Wings: Advantage Philippines
Qatar's best wingman here will be Congo-born and naturalized Qatari Tanguy Ngombo, who was drafted by the Dallas Mavericks way back in 2011 but never played a lick of NBA ball. He can be as young as 29 years old or as old as 34 depending on which birth document you choose to believe, and he was deemed eligible to play as a local for Qatar in 2011 even after playing for the national team already a year prior. Despite all his controversies, though, the man can hoop. He averaged around 19 points, 8 rebounds, and 4 assists for Al Rayyan SC int he Qatar professional league this past season and put up 18.0 points per contest in the 2018 Asian Games.
Trying to hold him down will be North Carolina-born defensive specialist Gabe Norwood. The former George Mason University Patriot will need to bring his A-game to really put the clamps on Ngombo, but the 6'5" veteran international campaigner should be up to the task.
What really gives the Philippines the edge at the wings, though, is the much-awaited pairing of arguably the two best three-point shooters in the country right now -- Marcio Lassiter and Matthew Wright. The California-born Lassiter had a slow outing against Iran, hitting just 1-of-9 field goals, but he should have a much better time here at home against the Qataris. The Ontario-born Wright, meanwhile, is certainly itching to return to international play after getting involved in the infamous basketbrawl with Australia a couple of months ago. Wright has been shooting well in the Asian Qualifiers, making 44% of his threes, so Qatar would do well to make him a marked man later on.
Opposite these two will be Qatar's own sharpshooter Hassan Mohamed, also known as Mizo Amin. The Egypt-born Hassan is norming 1.6 triples per game and sinking 44.4% of his triples, so coach Yeng should make sure he is also shadowed well tonight.
Backcourt: Advantage Philippines
This is where Qatar is really missing a few key players, most notably 22-year-old Abdulrahman Saad, veteran Mansour El Hadary, and naturalized player Trey Johnson. Those are three of the team's top five scorers in the Asian Qualifiers, and missing their services means the Philippines will have a distinct advantage in the backcourt.
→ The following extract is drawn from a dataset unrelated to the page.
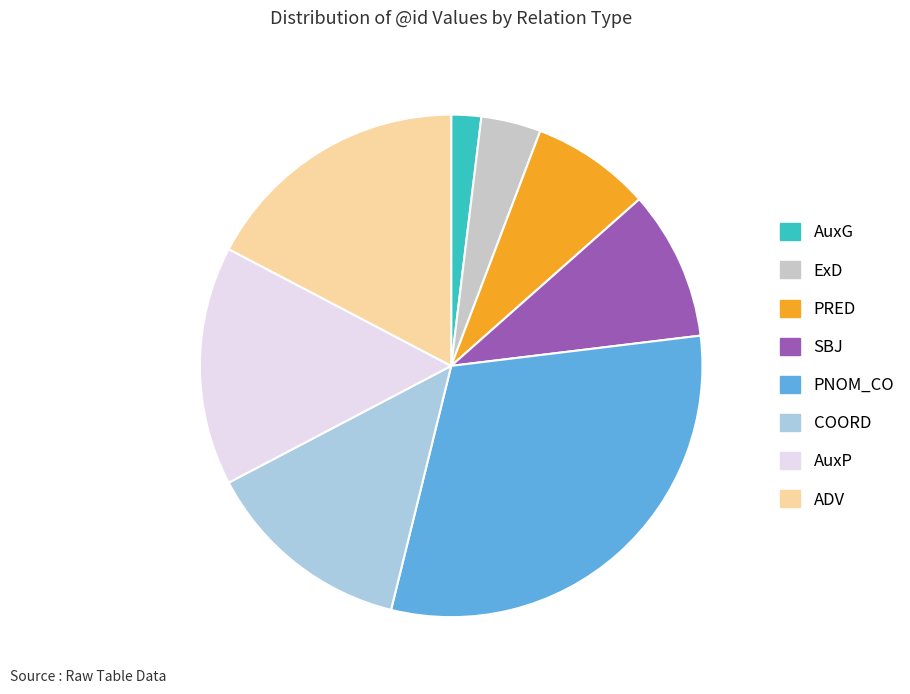

How many segments does this pie chart have?

8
Stepping in for Qatar will be 21-year-old Khaled Abdelbaset and Senegal-born Momar Gueye. Both debuted for Qatar's senior side against Australia, combining for 10 points and 2 assists, and they will face a mighty challenge here against or very own Stanley Pringle, Alex Cabagnot, Paul Lee, and Scottie Thompson. Pringle should be the main scoring option and primary point of attack, while Lee and Cabagnot should hopefully find their range tonight. Thompson, meanwhile, is there for his boundless energy and hustle.
Unless Qatar's guards rain threes on the Philippines, our backcourt should have an overwhelming advantage and dictate the tempo throughout the game.
Coaching: Advantage Qatar
I will give the slight edge to coach Tim Lewis, who has tons of experience coaching international basketball and also once served as a consultant for Gilas Pilipinas. Lewis knows the Filipino style of play inside-out, and it shouldn't be surprising if he has a gameplan tailor-made to counter our tendencies.
Of course, that's not to say Coach Yeng won't be prepared. His experience in the Asian Games and the team's previous game against Iran have definitely helped coach Yeng and his stfaff craft their own schemes for this matchup, and our boys should be well-equipped to handle anything the Qataris throw our way.
Overall, even without our boisterous home crowd propping up the team's spirits, the Filipinos should still be significantly favored to prevail and net their fifth win of the Asian Qualifiers.